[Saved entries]
+---+
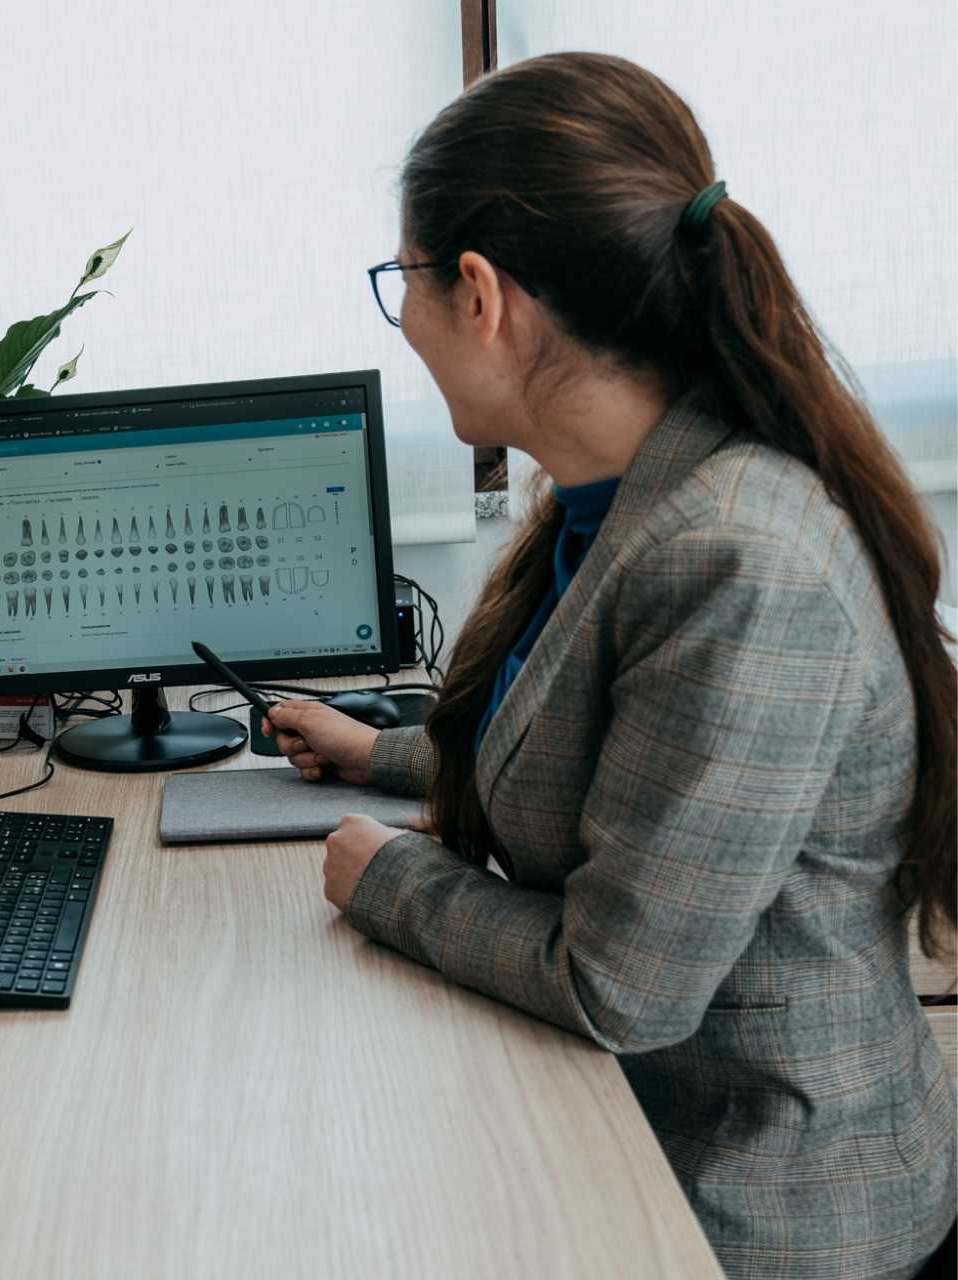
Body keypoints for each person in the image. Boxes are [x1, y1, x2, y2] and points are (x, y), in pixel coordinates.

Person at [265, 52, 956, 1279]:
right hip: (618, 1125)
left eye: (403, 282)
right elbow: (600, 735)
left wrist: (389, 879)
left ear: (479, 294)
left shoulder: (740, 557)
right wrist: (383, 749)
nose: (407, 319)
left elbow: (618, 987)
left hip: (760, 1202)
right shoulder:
+---+
**WHAT IS EXPECTED**
Return the records word for word, leaving every picture out of the copy.

**COMPLETED TASK**
Body keypoints for each person in the image. Boxes are [x1, y1, x2, y2] and points are (x, y), in pixel coordinates.

Person at [265, 52, 956, 1279]:
right hip: (618, 1125)
left eye: (403, 282)
right elbow: (600, 735)
left wrist: (389, 879)
left ear: (479, 294)
left shoulder: (740, 557)
right wrist: (383, 749)
nose: (407, 319)
left elbow: (618, 987)
left hip: (760, 1202)
right shoulder:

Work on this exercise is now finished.